→ **JOB ITEM**: Copy word for word the lines of the records below, beginning at the one with "leverantörer av solcellslösningar." and finishing at the one with "De plus, elle influence d’autres p", ends included, but none of the pictures.

→ **PROVIDED RECORDS**:
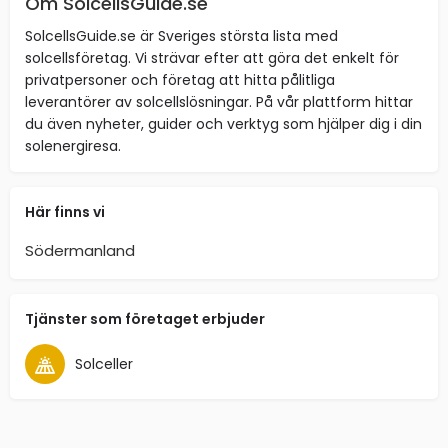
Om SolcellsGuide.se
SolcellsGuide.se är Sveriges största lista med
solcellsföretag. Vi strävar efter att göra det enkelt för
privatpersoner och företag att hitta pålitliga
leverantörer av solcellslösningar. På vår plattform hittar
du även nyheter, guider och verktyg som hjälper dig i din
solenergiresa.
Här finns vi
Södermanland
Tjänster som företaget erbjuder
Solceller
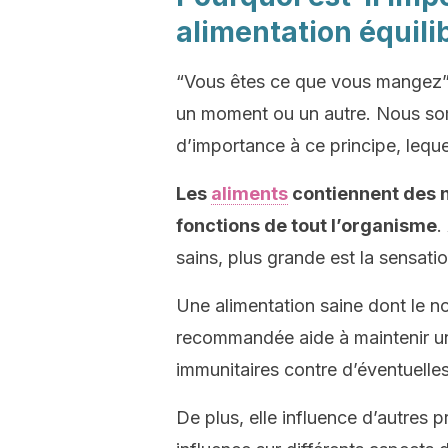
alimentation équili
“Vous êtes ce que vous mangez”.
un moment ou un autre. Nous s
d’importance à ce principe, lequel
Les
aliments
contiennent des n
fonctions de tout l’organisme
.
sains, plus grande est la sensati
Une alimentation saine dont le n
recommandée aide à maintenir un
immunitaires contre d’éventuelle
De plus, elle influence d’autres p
* * *
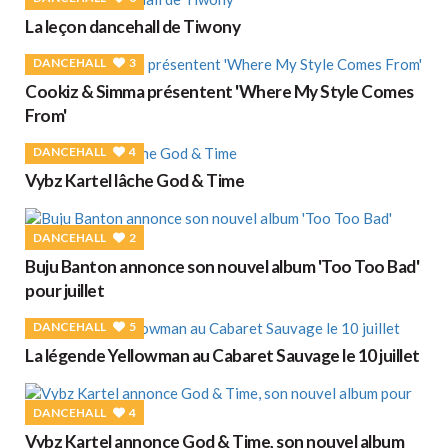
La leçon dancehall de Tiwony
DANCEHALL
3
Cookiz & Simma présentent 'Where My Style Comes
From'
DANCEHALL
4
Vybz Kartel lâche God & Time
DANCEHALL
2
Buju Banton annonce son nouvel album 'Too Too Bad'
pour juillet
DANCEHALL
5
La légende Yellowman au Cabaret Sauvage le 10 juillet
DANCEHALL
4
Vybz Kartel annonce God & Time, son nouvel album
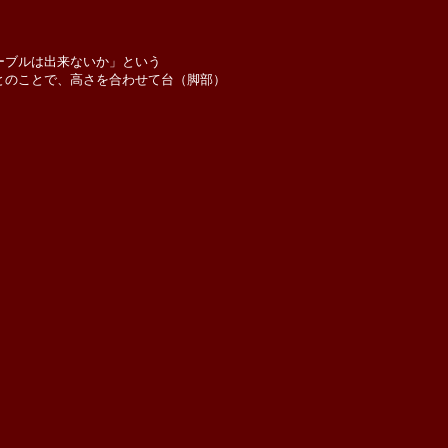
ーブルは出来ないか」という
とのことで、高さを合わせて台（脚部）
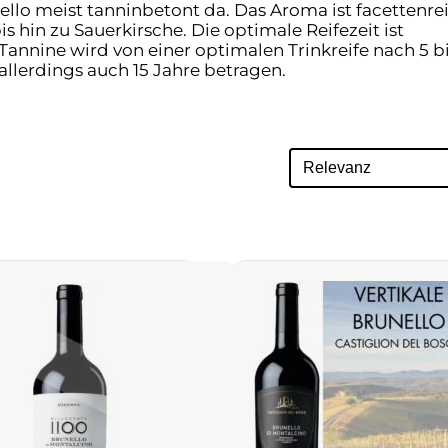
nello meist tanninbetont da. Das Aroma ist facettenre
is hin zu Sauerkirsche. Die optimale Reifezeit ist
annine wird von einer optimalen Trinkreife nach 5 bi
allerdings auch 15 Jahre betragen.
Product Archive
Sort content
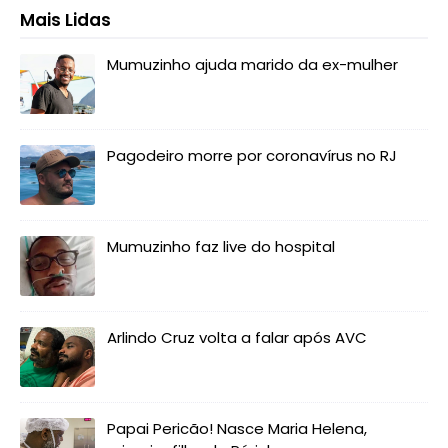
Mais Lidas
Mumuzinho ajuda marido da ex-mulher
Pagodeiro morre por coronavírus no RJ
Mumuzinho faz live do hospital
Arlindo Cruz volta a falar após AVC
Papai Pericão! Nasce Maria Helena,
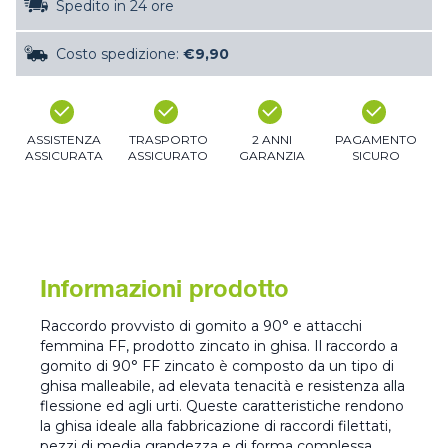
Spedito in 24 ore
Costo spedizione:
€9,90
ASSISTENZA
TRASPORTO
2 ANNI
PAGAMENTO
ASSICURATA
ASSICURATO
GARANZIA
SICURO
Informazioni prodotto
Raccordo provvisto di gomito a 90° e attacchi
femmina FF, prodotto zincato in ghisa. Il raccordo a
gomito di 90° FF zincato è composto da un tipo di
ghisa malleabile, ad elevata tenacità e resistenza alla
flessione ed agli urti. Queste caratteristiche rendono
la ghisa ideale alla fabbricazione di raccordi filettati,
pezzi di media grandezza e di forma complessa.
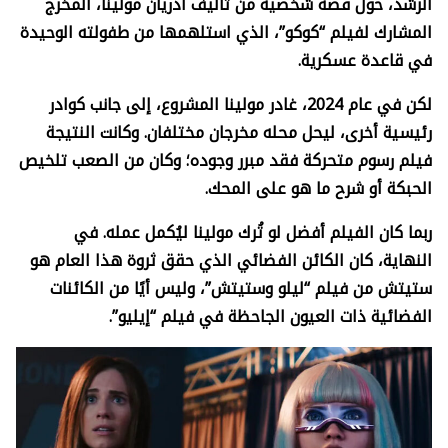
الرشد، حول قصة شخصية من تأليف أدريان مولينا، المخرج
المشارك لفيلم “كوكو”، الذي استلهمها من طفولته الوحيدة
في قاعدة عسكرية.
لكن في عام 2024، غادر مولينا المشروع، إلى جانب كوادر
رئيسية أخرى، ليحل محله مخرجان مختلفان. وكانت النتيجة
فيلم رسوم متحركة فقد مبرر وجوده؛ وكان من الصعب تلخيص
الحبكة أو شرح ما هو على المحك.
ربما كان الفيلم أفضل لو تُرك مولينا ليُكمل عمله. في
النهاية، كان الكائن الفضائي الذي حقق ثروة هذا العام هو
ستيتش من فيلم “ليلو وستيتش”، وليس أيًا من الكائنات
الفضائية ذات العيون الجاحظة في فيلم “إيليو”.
...
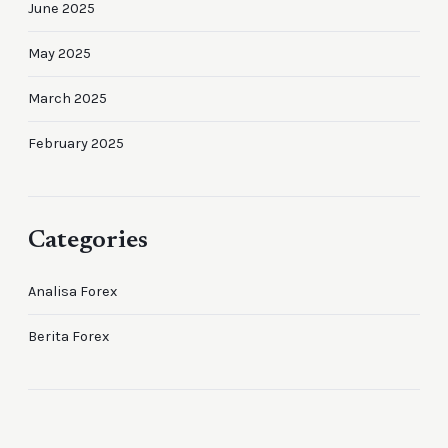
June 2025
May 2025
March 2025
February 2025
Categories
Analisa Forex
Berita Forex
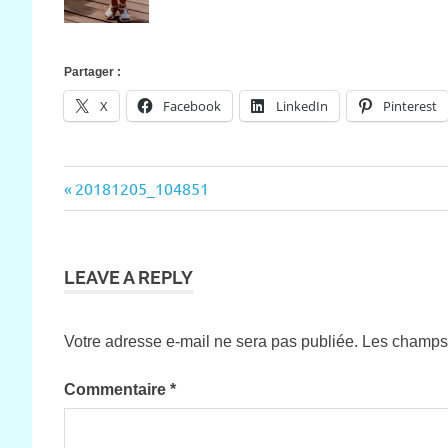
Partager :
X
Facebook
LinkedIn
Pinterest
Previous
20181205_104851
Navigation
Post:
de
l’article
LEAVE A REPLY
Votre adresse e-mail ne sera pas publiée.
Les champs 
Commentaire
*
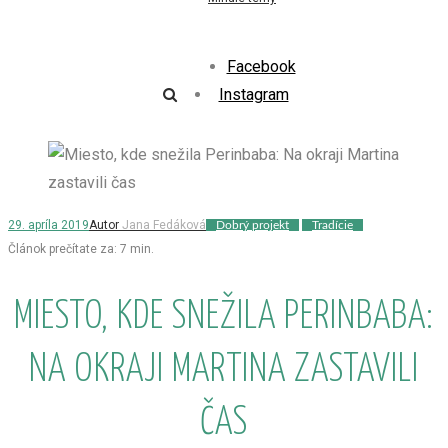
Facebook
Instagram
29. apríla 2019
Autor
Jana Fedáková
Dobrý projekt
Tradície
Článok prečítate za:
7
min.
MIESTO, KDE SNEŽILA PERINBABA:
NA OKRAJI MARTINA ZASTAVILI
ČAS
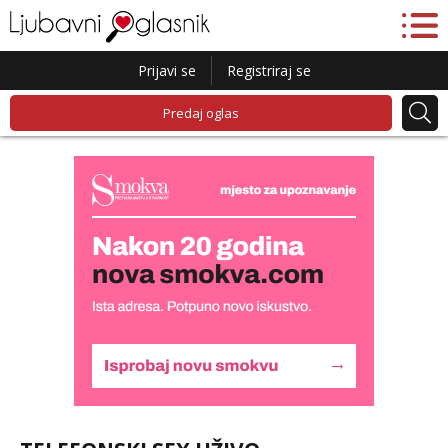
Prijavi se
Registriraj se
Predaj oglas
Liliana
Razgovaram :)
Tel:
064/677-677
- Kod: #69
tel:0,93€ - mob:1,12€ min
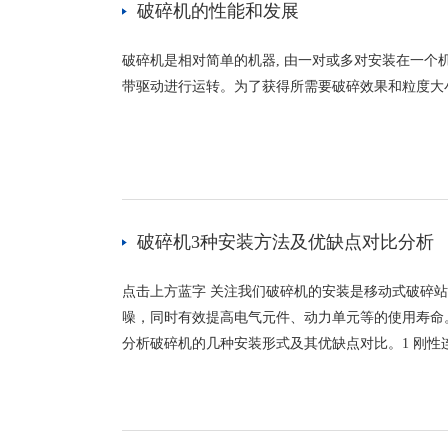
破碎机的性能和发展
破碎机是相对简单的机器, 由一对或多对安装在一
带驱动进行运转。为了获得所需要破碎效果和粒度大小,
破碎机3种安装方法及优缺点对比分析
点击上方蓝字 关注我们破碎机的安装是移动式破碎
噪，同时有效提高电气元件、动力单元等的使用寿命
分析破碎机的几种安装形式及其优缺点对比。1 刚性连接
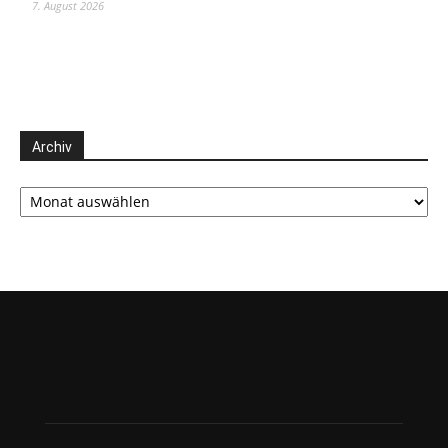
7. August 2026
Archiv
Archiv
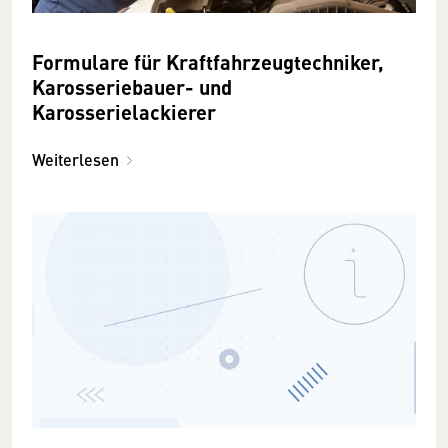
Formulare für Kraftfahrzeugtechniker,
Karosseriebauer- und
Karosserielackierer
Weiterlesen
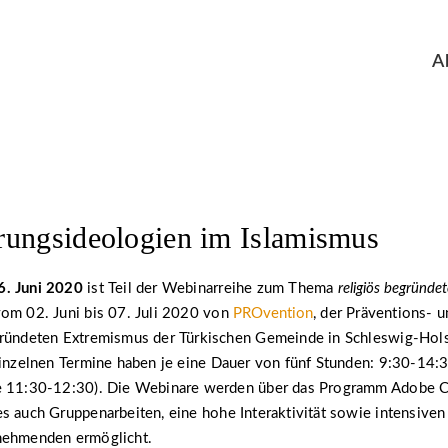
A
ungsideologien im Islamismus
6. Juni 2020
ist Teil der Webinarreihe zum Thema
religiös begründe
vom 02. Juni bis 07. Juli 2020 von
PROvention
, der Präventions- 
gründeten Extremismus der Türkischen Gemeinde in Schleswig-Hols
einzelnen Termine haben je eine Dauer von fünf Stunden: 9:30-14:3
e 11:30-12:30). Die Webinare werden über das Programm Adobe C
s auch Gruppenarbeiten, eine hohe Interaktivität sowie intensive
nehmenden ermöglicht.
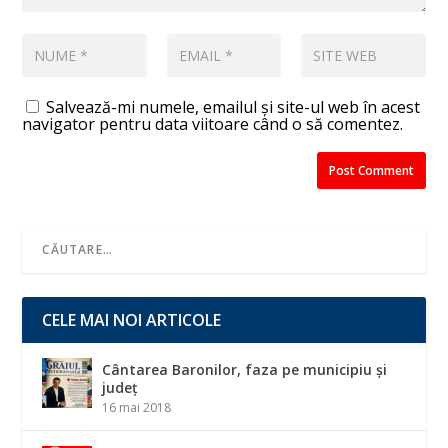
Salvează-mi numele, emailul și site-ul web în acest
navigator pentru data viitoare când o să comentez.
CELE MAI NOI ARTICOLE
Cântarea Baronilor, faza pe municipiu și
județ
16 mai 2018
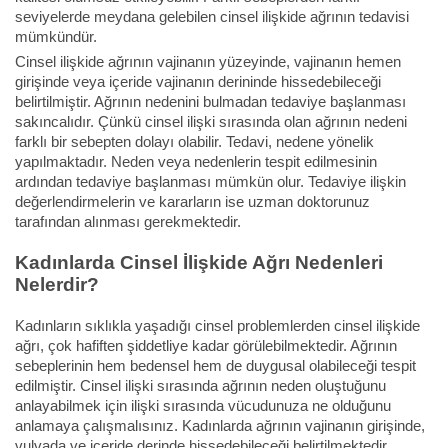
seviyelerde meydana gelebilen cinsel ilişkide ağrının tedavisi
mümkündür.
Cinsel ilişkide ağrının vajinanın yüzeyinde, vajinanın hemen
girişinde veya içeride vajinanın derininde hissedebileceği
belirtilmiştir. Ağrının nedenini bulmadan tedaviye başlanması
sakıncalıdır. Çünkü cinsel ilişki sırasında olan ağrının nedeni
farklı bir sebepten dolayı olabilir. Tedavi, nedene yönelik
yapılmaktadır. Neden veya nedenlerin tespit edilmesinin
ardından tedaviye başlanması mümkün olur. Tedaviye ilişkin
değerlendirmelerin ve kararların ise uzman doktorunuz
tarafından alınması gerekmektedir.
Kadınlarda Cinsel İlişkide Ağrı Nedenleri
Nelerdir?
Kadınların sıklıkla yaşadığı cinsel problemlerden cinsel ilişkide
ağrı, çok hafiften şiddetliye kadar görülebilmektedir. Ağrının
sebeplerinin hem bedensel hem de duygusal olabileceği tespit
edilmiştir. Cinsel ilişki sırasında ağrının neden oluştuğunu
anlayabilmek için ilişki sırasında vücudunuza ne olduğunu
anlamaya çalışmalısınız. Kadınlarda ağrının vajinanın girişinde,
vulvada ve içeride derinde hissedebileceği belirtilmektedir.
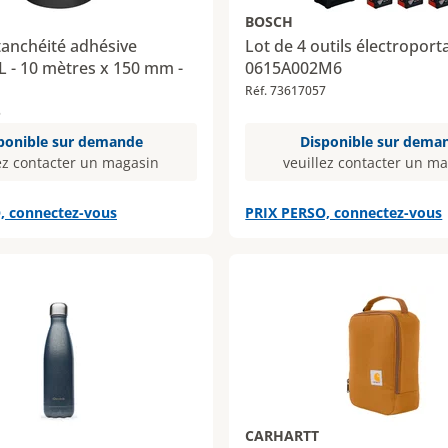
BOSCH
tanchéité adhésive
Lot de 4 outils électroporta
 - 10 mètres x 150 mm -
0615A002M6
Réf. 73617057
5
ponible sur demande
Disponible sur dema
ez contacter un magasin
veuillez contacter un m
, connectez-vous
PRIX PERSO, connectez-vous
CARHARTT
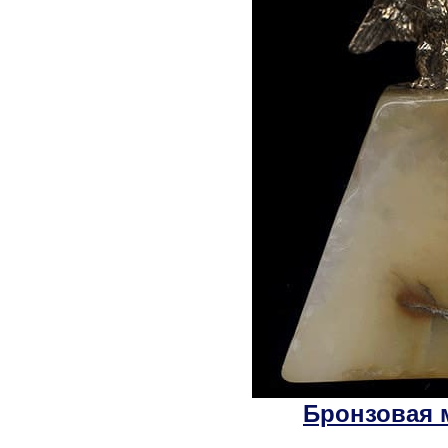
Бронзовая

→ **TASK OUTPUT**:
leverantörer av solcellslösningar. På vår plattform hittar
du även nyheter, guider och verktyg som hjälper dig i din
solenergiresa.
Här finns vi
Södermanland
Tjänster som företaget erbjuder
Solceller
alimentation équili
“Vous êtes ce que vous mangez”.
un moment ou un autre. Nous s
d’importance à ce principe, lequel
Les
aliments
contiennent des n
fonctions de tout l’organisme
.
sains, plus grande est la sensati
Une alimentation saine dont le n
recommandée aide à maintenir un
immunitaires contre d’éventuelle
De plus, elle influence d’autres p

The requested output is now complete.